Accident de Franco Morbidelli, Petronas Yamaha SRT et Johann Zarco, Avintia Racing

Invité à préciser sa pensée sur le déroulement de cet accident et sur la responsabilité de Zarco, Morbidelli insiste sur la trajectoire prise par le Français et sur le fait que le point de freinage des deux pilotes n'est absolument pas le sujet déterminant dans cette affaire.

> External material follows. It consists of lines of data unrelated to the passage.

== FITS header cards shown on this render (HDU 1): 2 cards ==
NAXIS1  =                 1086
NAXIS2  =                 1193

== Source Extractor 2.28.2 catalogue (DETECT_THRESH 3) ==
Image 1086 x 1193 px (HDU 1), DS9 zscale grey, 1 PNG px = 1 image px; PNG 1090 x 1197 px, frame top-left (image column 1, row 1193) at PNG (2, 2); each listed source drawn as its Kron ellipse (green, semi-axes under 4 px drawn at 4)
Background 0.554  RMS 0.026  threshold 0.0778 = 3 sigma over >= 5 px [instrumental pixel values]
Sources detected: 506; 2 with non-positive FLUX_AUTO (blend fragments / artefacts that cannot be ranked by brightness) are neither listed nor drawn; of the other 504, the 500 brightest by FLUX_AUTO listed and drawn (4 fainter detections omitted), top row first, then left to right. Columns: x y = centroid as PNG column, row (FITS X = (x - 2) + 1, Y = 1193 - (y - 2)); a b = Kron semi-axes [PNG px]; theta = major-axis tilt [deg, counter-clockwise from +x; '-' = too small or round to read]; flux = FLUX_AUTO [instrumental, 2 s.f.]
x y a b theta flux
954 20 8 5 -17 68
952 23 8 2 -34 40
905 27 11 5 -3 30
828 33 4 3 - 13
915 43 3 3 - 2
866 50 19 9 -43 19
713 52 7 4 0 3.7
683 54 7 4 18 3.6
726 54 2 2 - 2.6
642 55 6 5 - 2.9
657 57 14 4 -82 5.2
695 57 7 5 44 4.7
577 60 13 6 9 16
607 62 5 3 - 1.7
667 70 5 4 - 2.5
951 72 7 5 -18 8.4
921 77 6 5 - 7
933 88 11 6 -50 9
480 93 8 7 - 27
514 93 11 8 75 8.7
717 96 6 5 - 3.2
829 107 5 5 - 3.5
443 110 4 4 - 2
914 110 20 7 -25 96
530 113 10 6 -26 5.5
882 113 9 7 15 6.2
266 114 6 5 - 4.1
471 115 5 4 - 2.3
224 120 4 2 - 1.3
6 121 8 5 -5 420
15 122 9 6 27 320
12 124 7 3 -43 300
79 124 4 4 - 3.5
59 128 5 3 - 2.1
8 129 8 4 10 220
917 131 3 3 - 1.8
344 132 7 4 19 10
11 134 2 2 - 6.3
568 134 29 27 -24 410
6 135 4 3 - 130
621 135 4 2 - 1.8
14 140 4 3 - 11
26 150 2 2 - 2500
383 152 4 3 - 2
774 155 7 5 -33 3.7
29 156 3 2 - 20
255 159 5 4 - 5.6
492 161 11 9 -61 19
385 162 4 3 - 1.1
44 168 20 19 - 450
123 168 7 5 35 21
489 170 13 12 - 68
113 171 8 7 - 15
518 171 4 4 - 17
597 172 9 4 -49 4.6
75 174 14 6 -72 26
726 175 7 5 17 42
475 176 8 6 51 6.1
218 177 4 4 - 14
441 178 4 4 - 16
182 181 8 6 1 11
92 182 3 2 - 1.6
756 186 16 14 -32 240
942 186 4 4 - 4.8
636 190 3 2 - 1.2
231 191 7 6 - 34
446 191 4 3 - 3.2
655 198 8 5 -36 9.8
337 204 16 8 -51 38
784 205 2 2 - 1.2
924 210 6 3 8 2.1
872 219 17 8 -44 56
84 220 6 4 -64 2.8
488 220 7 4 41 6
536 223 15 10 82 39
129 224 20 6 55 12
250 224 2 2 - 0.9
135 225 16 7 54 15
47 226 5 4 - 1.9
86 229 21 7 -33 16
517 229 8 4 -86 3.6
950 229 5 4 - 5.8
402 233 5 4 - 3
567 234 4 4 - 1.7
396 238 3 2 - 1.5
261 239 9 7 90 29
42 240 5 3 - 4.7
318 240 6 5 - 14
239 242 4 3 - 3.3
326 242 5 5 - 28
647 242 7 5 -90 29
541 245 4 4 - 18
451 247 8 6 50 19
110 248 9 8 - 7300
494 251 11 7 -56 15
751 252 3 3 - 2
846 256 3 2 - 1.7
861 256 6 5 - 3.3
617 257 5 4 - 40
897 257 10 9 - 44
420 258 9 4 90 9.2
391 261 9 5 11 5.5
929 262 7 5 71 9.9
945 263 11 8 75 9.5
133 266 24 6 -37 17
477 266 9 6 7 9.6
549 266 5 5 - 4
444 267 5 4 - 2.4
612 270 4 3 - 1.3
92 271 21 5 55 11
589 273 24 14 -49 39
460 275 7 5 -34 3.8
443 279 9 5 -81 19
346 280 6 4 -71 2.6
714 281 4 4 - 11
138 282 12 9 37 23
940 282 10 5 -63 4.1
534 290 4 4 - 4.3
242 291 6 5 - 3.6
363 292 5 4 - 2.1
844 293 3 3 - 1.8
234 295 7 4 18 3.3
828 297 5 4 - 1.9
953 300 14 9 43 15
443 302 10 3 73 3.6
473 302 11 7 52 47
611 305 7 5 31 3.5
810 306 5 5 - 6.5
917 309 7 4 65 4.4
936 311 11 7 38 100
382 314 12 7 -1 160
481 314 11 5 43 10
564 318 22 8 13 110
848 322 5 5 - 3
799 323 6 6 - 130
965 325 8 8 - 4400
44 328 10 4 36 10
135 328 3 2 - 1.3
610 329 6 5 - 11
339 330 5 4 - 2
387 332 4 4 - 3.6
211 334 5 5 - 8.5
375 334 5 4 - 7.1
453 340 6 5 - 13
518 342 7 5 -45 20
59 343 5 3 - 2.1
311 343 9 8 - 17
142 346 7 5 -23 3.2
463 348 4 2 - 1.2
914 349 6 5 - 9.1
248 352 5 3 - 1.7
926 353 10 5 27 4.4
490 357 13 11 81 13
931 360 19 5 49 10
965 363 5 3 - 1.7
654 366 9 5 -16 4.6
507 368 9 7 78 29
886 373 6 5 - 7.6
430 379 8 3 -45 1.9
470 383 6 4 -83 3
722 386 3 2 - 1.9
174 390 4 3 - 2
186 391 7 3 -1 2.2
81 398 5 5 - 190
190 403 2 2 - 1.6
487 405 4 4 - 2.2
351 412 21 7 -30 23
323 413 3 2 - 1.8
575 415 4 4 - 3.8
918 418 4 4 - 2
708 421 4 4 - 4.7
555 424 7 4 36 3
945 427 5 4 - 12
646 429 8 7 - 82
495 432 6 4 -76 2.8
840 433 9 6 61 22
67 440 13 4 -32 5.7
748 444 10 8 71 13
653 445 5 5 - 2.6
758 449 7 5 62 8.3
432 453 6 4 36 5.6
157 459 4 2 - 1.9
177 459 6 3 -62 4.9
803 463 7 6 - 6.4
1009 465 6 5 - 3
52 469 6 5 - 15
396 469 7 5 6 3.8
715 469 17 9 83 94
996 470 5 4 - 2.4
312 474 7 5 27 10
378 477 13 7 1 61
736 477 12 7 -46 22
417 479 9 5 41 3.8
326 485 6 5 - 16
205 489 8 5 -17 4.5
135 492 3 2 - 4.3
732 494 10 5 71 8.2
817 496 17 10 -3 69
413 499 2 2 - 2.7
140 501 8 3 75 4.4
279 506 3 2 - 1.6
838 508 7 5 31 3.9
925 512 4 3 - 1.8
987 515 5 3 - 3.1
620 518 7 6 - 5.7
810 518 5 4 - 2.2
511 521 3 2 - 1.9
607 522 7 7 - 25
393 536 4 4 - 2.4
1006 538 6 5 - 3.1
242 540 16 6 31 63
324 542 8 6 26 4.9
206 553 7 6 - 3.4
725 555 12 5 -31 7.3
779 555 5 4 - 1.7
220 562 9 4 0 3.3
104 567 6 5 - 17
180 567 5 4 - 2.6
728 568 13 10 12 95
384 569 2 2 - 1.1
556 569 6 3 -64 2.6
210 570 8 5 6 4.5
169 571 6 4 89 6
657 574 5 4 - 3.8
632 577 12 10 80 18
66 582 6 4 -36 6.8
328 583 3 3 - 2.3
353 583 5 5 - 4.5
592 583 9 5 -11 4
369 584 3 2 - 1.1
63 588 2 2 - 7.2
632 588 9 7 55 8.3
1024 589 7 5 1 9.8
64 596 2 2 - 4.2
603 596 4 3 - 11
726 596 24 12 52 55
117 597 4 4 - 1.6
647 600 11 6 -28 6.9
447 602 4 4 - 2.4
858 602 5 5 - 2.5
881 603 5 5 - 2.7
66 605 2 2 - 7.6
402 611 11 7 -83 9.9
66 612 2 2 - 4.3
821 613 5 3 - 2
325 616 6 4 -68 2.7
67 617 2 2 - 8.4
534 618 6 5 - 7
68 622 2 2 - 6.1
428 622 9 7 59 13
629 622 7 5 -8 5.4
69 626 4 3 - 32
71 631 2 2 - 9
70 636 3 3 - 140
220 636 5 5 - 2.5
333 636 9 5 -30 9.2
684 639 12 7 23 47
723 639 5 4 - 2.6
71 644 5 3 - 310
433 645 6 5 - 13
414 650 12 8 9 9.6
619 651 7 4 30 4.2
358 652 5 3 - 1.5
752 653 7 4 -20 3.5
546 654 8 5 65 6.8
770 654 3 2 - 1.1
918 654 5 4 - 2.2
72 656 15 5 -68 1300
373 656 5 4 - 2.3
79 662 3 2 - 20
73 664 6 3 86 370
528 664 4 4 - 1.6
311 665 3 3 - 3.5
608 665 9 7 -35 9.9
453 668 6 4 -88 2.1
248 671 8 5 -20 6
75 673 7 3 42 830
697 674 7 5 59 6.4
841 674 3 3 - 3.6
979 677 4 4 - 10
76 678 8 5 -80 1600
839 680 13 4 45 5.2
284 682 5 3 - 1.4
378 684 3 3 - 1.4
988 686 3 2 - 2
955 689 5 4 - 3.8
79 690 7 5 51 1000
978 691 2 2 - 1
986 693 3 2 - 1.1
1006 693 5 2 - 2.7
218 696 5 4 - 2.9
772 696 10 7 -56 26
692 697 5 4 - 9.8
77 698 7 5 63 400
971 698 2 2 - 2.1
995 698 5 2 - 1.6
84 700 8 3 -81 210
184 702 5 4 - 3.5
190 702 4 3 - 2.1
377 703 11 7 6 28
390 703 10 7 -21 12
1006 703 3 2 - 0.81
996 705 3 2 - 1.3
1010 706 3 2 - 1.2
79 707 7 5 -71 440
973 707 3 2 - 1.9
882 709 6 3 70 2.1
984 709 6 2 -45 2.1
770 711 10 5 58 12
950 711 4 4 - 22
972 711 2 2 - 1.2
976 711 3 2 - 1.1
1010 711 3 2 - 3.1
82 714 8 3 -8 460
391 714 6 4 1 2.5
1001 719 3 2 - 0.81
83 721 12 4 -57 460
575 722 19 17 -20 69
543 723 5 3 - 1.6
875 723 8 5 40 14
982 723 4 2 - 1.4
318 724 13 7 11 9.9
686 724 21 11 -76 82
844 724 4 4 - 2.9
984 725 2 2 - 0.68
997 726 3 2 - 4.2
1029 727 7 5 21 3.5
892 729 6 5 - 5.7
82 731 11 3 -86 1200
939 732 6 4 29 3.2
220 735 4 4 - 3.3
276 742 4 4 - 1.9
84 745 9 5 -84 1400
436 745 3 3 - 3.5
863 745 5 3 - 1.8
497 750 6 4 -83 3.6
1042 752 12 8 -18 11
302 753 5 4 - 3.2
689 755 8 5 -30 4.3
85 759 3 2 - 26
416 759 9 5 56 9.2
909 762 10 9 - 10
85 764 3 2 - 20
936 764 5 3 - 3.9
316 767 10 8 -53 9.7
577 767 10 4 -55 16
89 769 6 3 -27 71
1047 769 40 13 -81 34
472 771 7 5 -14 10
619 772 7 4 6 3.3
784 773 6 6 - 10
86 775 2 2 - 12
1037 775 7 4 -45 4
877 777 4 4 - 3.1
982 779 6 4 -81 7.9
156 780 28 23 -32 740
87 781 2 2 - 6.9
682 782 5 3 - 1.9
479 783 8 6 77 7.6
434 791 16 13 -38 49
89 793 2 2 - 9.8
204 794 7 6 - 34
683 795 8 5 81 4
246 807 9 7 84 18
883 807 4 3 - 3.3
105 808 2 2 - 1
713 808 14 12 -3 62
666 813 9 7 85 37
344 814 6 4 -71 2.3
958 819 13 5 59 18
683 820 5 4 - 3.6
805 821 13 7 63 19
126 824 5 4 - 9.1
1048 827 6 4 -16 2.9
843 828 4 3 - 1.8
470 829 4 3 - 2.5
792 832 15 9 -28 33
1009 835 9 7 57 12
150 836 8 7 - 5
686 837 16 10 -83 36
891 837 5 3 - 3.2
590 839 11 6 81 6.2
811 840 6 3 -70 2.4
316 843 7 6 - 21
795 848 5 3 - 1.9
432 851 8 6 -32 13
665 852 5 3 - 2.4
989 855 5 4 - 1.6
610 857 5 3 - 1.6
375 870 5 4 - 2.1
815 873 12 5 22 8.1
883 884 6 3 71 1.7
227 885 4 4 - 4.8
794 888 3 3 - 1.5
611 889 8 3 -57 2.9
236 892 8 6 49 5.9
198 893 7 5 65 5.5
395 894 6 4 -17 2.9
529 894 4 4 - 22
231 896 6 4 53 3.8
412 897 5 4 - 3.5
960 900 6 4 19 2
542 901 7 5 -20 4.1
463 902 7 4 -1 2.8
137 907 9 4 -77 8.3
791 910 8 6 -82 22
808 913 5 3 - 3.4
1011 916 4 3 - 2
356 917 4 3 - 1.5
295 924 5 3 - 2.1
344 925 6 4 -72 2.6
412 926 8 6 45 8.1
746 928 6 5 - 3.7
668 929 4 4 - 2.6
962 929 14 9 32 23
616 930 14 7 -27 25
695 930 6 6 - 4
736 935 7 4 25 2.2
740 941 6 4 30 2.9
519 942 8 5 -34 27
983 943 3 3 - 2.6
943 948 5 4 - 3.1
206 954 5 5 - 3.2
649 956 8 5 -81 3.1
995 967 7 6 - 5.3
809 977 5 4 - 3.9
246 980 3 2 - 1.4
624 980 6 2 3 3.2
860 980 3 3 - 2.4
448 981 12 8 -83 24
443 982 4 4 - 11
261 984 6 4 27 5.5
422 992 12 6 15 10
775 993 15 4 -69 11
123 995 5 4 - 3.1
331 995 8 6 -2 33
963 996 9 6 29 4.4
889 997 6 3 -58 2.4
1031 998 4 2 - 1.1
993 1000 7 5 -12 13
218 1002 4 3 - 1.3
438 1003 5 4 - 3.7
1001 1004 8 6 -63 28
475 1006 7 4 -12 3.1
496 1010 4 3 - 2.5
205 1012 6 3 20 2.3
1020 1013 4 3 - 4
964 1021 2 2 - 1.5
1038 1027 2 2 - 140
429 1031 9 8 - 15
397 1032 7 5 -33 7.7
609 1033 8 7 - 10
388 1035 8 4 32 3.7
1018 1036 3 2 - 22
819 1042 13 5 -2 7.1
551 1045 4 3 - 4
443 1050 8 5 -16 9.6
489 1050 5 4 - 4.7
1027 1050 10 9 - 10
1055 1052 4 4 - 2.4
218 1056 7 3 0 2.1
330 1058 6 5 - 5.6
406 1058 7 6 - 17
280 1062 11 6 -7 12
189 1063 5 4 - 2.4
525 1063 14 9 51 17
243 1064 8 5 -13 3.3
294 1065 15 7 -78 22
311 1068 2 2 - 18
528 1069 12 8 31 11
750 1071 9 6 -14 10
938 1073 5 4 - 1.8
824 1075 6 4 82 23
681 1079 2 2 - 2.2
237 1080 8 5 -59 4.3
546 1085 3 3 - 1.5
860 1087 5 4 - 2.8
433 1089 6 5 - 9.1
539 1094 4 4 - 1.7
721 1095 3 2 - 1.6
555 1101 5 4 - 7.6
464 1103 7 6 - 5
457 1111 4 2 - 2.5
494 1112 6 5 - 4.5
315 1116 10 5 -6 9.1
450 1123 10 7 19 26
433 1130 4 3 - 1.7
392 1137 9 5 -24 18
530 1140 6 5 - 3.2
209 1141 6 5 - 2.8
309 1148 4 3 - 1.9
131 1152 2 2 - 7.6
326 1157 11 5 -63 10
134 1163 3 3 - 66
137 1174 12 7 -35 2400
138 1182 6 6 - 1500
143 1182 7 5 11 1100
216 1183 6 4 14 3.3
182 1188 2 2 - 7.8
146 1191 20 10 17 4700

"Clairement, Johann a pris une drôle de trajectoire, une trajectoire que personne n'a jamais prise dans le week-end", explique Morbidelli. "Une trajectoire très serrée vers le troisième virage juste pour me priver de place et me dépasser. C'est dommage. Je pense que le but était de me prendre du terrain pour passer puis freiner. Le problème est que quand il a coupé, il ne m'a pas dépassé totalement et il est quand même passé large après le virage. Nous ne pouvions pas éviter l'accrochage, je ne pouvais aller nulle part. Je ne pouvais pas aller à l'intérieur car il n'y avait pas de place, et je ne pouvais pas aller à l'extérieur car je ne voulais pas finir dans l'herbe. Je pense que c'est ça."

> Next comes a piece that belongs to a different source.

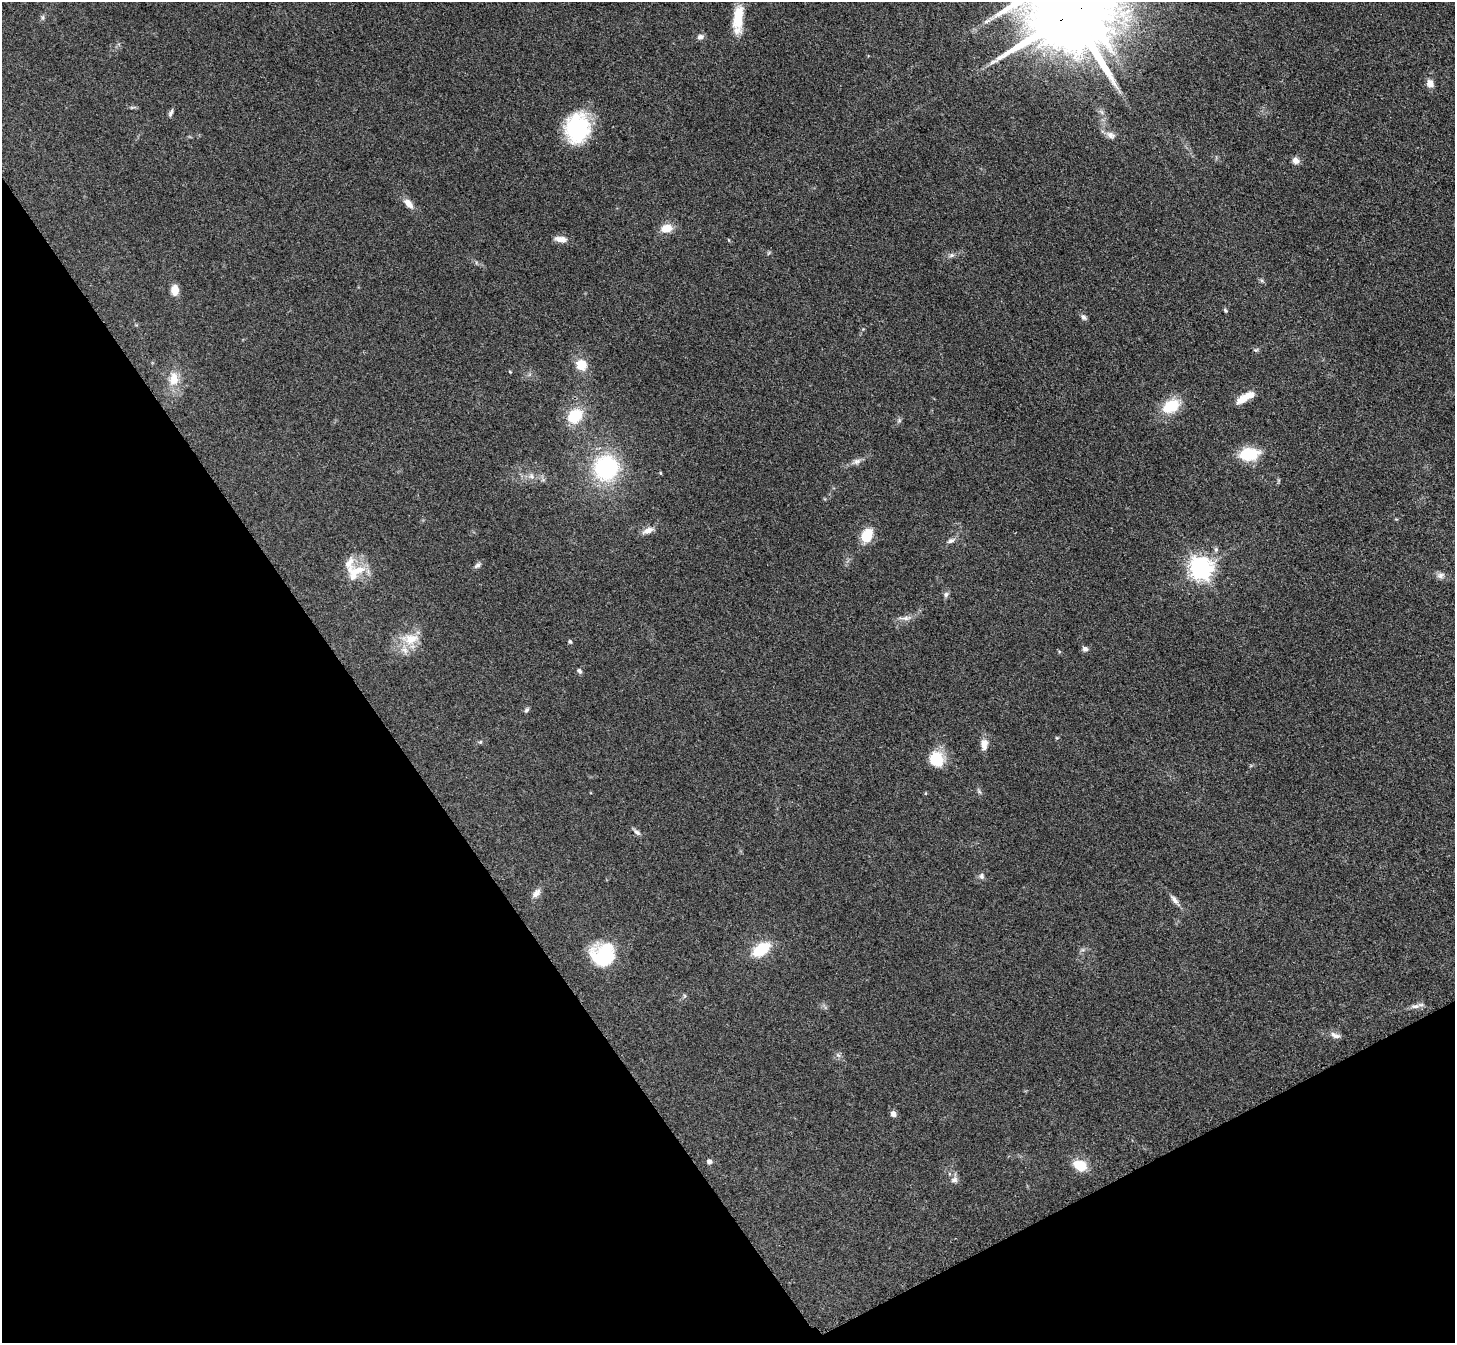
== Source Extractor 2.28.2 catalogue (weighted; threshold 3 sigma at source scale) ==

"Quand l'accident est survenu, quand nous nous sommes accrochés, nous freinions. Au moment où je touche Johann, je freine depuis 50 mètres. Le problème est que Johann change de trajectoire de manière très contre-nature, sans me laisser de place pendant que je freinais. Le fait qu'il ait freiné deux mètres plus tard ne veut rien dire. La trajectoire était mauvaise, l'approche du virage était mauvaise, la manœuvre de dépassement était mauvaise et la trajectoire de sortie était mauvaise. Donc présenter le fait qu'il a freiné juste deux mètres plus tard ne veut rien dire."